- _TO DO_
Every entry needs to be written out again exactly, with its pictures removed.
*** THE RECORDS Section Begins ***
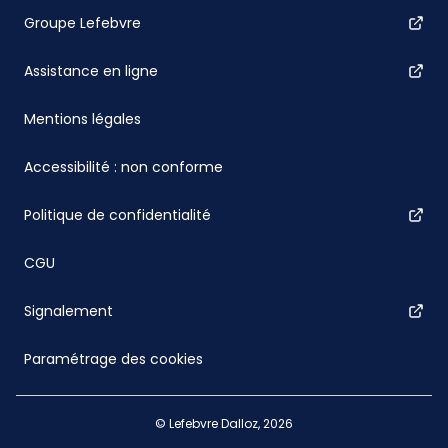
Groupe Lefebvre
Assistance en ligne
Mentions légales
Accessibilité : non conforme
Politique de confidentialité
CGU
Signalement
Paramétrage des cookies
© Lefebvre Dalloz, 2026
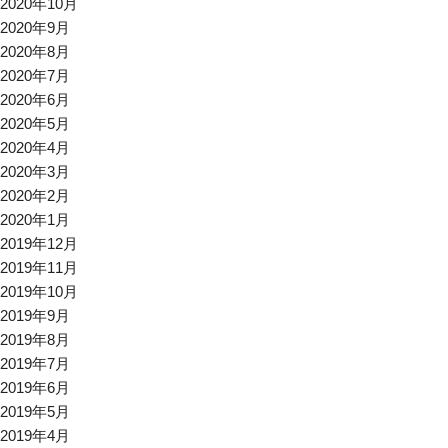
2020年10月
2020年9月
2020年8月
2020年7月
2020年6月
2020年5月
2020年4月
2020年3月
2020年2月
2020年1月
2019年12月
2019年11月
2019年10月
2019年9月
2019年8月
2019年7月
2019年6月
2019年5月
2019年4月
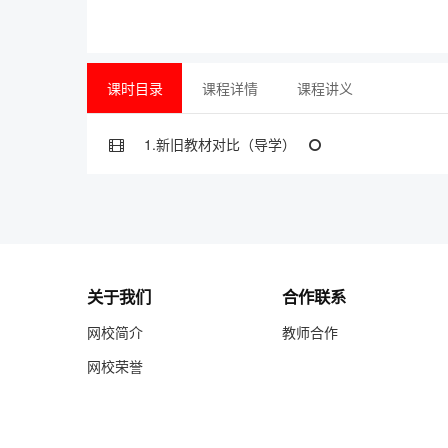
课时目录
课程详情
课程讲义
1.新旧教材对比（导学）
关于我们
合作联系
网校简介
教师合作
网校荣誉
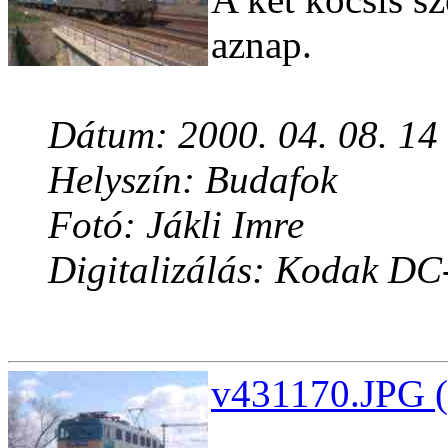
aznap.
Dátum: 2000. 04. 08. 14
Helyszín: Budafok
Fotó: Jákli Imre
Digitalizálás: Kodak DC
v431170.JPG (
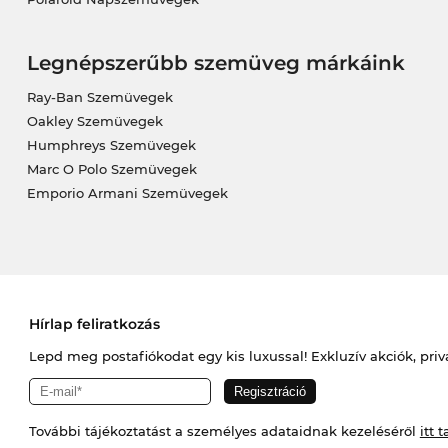
Legnépszerűbb szemüveg márkáink
Ray-Ban Szemüvegek
Oakley Szemüvegek
Humphreys Szemüvegek
Marc O Polo Szemüvegek
Emporio Armani Szemüvegek
Hírlap feliratkozás
Lepd meg postafiókodat egy kis luxussal! Exkluzív akciók, priv
További tájékoztatást a személyes adataidnak kezeléséről
itt t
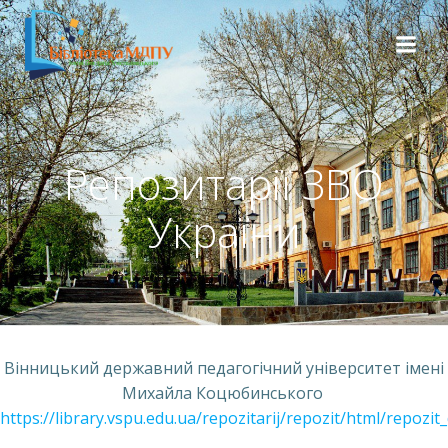
Репозитарії ЗВО
України
Вінницький державний педагогічний університет імені
Михайла Коцюбинського
https://library.vspu.edu.ua/repozitarij/repozit/html/repozit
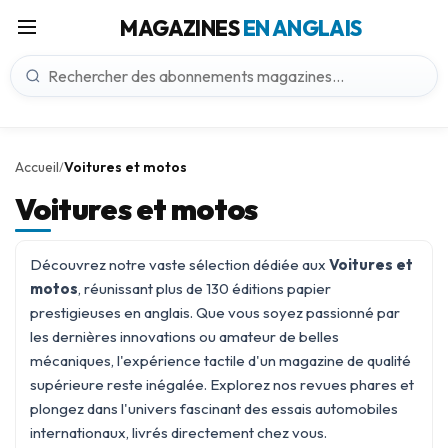
MAGAZINES
EN ANGLAIS
Accueil
Voitures et motos
/
Voitures et motos
Découvrez notre vaste sélection dédiée aux
Voitures et
motos
, réunissant plus de 130 éditions papier
prestigieuses en anglais. Que vous soyez passionné par
les dernières innovations ou amateur de belles
mécaniques, l'expérience tactile d'un magazine de qualité
supérieure reste inégalée. Explorez nos revues phares et
plongez dans l'univers fascinant des
essais automobiles
internationaux, livrés directement chez vous.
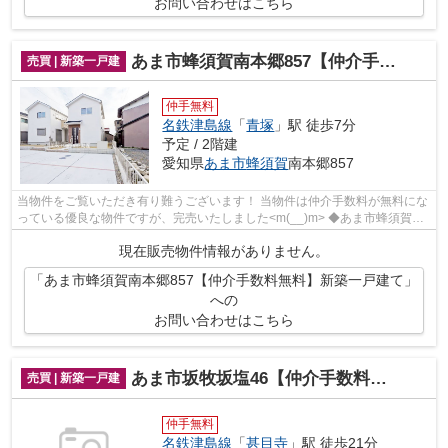
お問い合わせはこちら
あま市蜂須賀南本郷857【仲介手数料無料】新築一戸建て
売買 | 新築一戸建
仲手無料
名鉄津島線
「
青塚
」駅 徒歩7分
予定 / 2階建
愛知県
あま市
蜂須賀
南本郷857
当物件をご覧いただき有り難うございます！ 当物件は仲介手数料が無料にな
っている優良な物件ですが、完売いたしました<m(__)m> ◆あま市蜂須賀南
本郷でのマイホーム購入で費...
現在販売物件情報がありません。
「あま市蜂須賀南本郷857【仲介手数料無料】新築一戸建て」
への
お問い合わせはこちら
あま市坂牧坂塩46【仲介手数料無料】新築一戸建て
売買 | 新築一戸建
仲手無料
名鉄津島線
「
甚目寺
」駅 徒歩21分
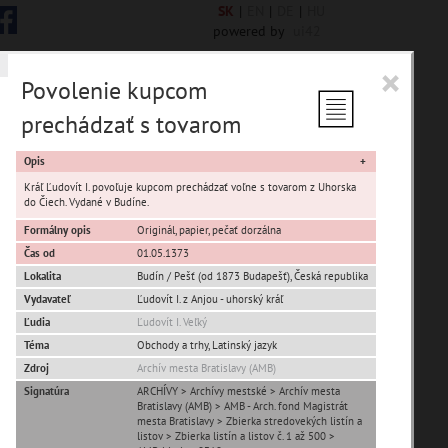
SK
|
EN
|
DE
|
HU
powered by
ui42
×
Povolenie kupcom
prechádzať s tovarom
 6844 encykl. hesiel
Opis
Kráľ Ľudovít I. povoľuje kupcom prechádzať voľne s tovarom z Uhorska
do Čiech. Vydané v Budíne.
Formálny opis
Originál, papier, pečať dorzálna
sta Banská Bystrica
Čas od
01.05.1373
Lokalita
Budín / Pešť (od 1873 Budapešť)
,
Česká republika
ta Stupava
Vydavateľ
Ľudovít I. z Anjou - uhorský kráľ
Ľudia
Ľudovít I. Veľký
Téma
Obchody a trhy, Latinský jazyk
Zdroj
Archív mesta Bratislavy (AMB)
Signatúra
ARCHÍVY > Archívy mestské > Archív mesta
Bratislavy (AMB) > AMB - Arch. fond Magistrát
mesta Bratislavy > Zbierka stredovekých listín a
T
U
V
W
X
Y
Z
listov > Zbierka listín a listov č. 1 až 500 >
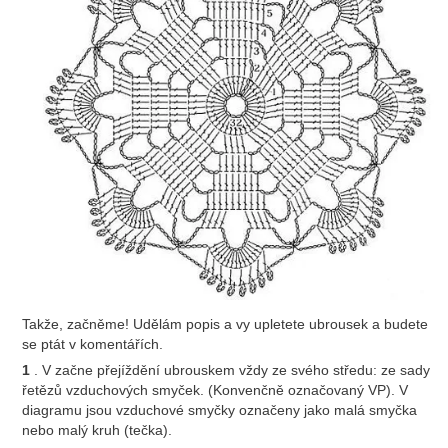
Takže, začněme! Udělám popis a vy upletete ubrousek a budete
se ptát v komentářích.
1
. V
začne přejíždění ubrouskem
vždy ze svého středu: ze sady
řetězů vzduchových smyček. (Konvenčně označovaný VP). V
diagramu jsou vzduchové smyčky označeny jako malá smyčka
nebo malý kruh (tečka).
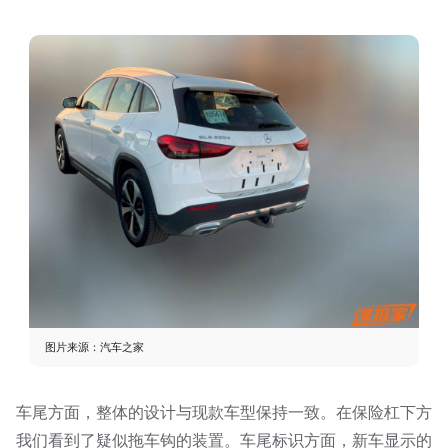
图片来源：汽车之家
车尾方面，整体的设计与现款车型保持一致。在保险杠下方
我们看到了疑似拖车钩的装置。车尾标识方面，新车显示的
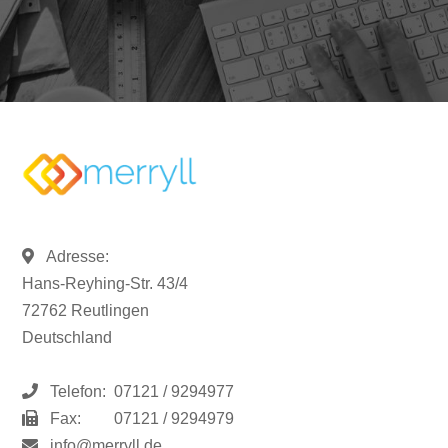
Adresse:
Hans-Reyhing-Str. 43/4
72762 Reutlingen
Deutschland
Telefon:
07121 / 9294977
Fax:
07121 / 9294979
info@merryll.de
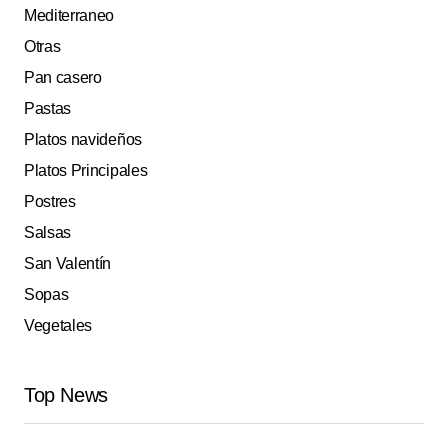
Mediterraneo
Otras
Pan casero
Pastas
Platos navideños
Platos Principales
Postres
Salsas
San Valentín
Sopas
Vegetales
Top News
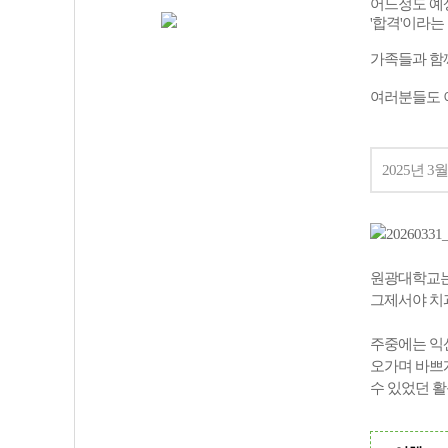
어느정도 예
'합격'이라는
가족들과 함께
여러분들도 
2025년 
원광대학교는
그제서야 치
주중에는 익
오가며 바쁘
수 있었던 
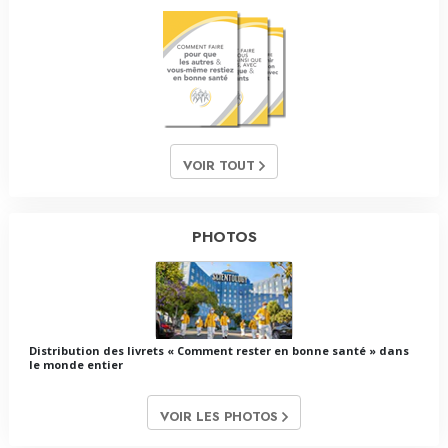
VOIR TOUT
PHOTOS
Distribution des livrets « Comment rester en bonne santé » dans
le monde entier
VOIR LES PHOTOS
*** THE RECORDS Section Ends ***
- _TASK OUTPUT_
Groupe Lefebvre
Assistance en ligne
Mentions légales
Accessibilité : non conforme
Politique de confidentialité
CGU
Signalement
Paramétrage des cookies
© Lefebvre Dalloz, 2026
2020年10月
2020年9月
2020年8月
2020年7月
2020年6月
2020年5月
2020年4月
2020年3月
2020年2月
2020年1月
2019年12月
2019年11月
2019年10月
2019年9月
2019年8月
2019年7月
2019年6月
2019年5月
2019年4月
课时目录
课程详情
课程讲义
1.新旧教材对比（导学）
关于我们
合作联系
网校简介
教师合作
网校荣誉
aznap.
Dátum: 2000. 04. 08. 14
Helyszín: Budafok
Fotó: Jákli Imre
Digitalizálás: Kodak DC
v431170.JPG (
Legnépszerűbb szemüveg márkáink
Ray-Ban Szemüvegek
Oakley Szemüvegek
Humphreys Szemüvegek
Marc O Polo Szemüvegek
Emporio Armani Szemüvegek
Hírlap feliratkozás
Lepd meg postafiókodat egy kis luxussal! Exkluzív akciók, priv
További tájékoztatást a személyes adataidnak kezeléséről
itt t
Репозитарії ЗВО
України
Вінницький державний педагогічний університет імені
Михайла Коцюбинського
https://library.vspu.edu.ua/repozitarij/repozit/html/repozit
MAGAZINES
EN ANGLAIS
Accueil
Voitures et motos
/
Voitures et motos
Découvrez notre vaste sélection dédiée aux
Voitures et
motos
, réunissant plus de 130 éditions papier
prestigieuses en anglais. Que vous soyez passionné par
les dernières innovations ou amateur de belles
mécaniques, l'expérience tactile d'un magazine de qualité
supérieure reste inégalée. Explorez nos revues phares et
plongez dans l'univers fascinant des
essais automobiles
internationaux, livrés directement chez vous.
お問い合わせはこちら
あま市蜂須賀南本郷857【仲介手数料無料】新築一戸建て
売買 | 新築一戸建
仲手無料
名鉄津島線
「
青塚
」駅 徒歩7分
予定 / 2階建
愛知県
あま市
蜂須賀
南本郷857
当物件をご覧いただき有り難うございます！ 当物件は仲介手数料が無料にな
っている優良な物件ですが、完売いたしました<m(__)m> ◆あま市蜂須賀南
本郷でのマイホーム購入で費...
現在販売物件情報がありません。
「あま市蜂須賀南本郷857【仲介手数料無料】新築一戸建て」
への
お問い合わせはこちら
あま市坂牧坂塩46【仲介手数料無料】新築一戸建て
売買 | 新築一戸建
仲手無料
名鉄津島線
「
甚目寺
」駅 徒歩21分
SK
|
EN
|
DE
|
HU
powered by
ui42
×
Povolenie kupcom
prechádzať s tovarom
 6844 encykl. hesiel
Opis
Kráľ Ľudovít I. povoľuje kupcom prechádzať voľne s tovarom z Uhorska
do Čiech. Vydané v Budíne.
Formálny opis
Originál, papier, pečať dorzálna
sta Banská Bystrica
Čas od
01.05.1373
Lokalita
Budín / Pešť (od 1873 Budapešť)
,
Česká republika
ta Stupava
Vydavateľ
Ľudovít I. z Anjou - uhorský kráľ
Ľudia
Ľudovít I. Veľký
Téma
Obchody a trhy, Latinský jazyk
Zdroj
Archív mesta Bratislavy (AMB)
Signatúra
ARCHÍVY > Archívy mestské > Archív mesta
Bratislavy (AMB) > AMB - Arch. fond Magistrát
mesta Bratislavy > Zbierka stredovekých listín a
T
U
V
W
X
Y
Z
listov > Zbierka listín a listov č. 1 až 500 >
Takže, začněme! Udělám popis a vy upletete ubrousek a budete
se ptát v komentářích.
1
. V
začne přejíždění ubrouskem
vždy ze svého středu: ze sady
řetězů vzduchových smyček. (Konvenčně označovaný VP). V
diagramu jsou vzduchové smyčky označeny jako malá smyčka
nebo malý kruh (tečka).
图片来源：汽车之家
车尾方面，整体的设计与现款车型保持一致。在保险杠下方
我们看到了疑似拖车钩的装置。车尾标识方面，新车显示的
Adresse:
Hans-Reyhing-Str. 43/4
72762 Reutlingen
Deutschland
Telefon:
07121 / 9294977
Fax:
07121 / 9294979
info@merryll.de
Mediterraneo
Otras
Pan casero
Pastas
Platos navideños
Platos Principales
Postres
Salsas
San Valentín
Sopas
Vegetales
Top News
어느정도 예
'합격'이라는
가족들과 함께
여러분들도 
2025년 
원광대학교는
그제서야 치
주중에는 익
오가며 바쁘
수 있었던 
VOIR TOUT
PHOTOS
Distribution des livrets « Comment rester en bonne santé » dans
le monde entier
VOIR LES PHOTOS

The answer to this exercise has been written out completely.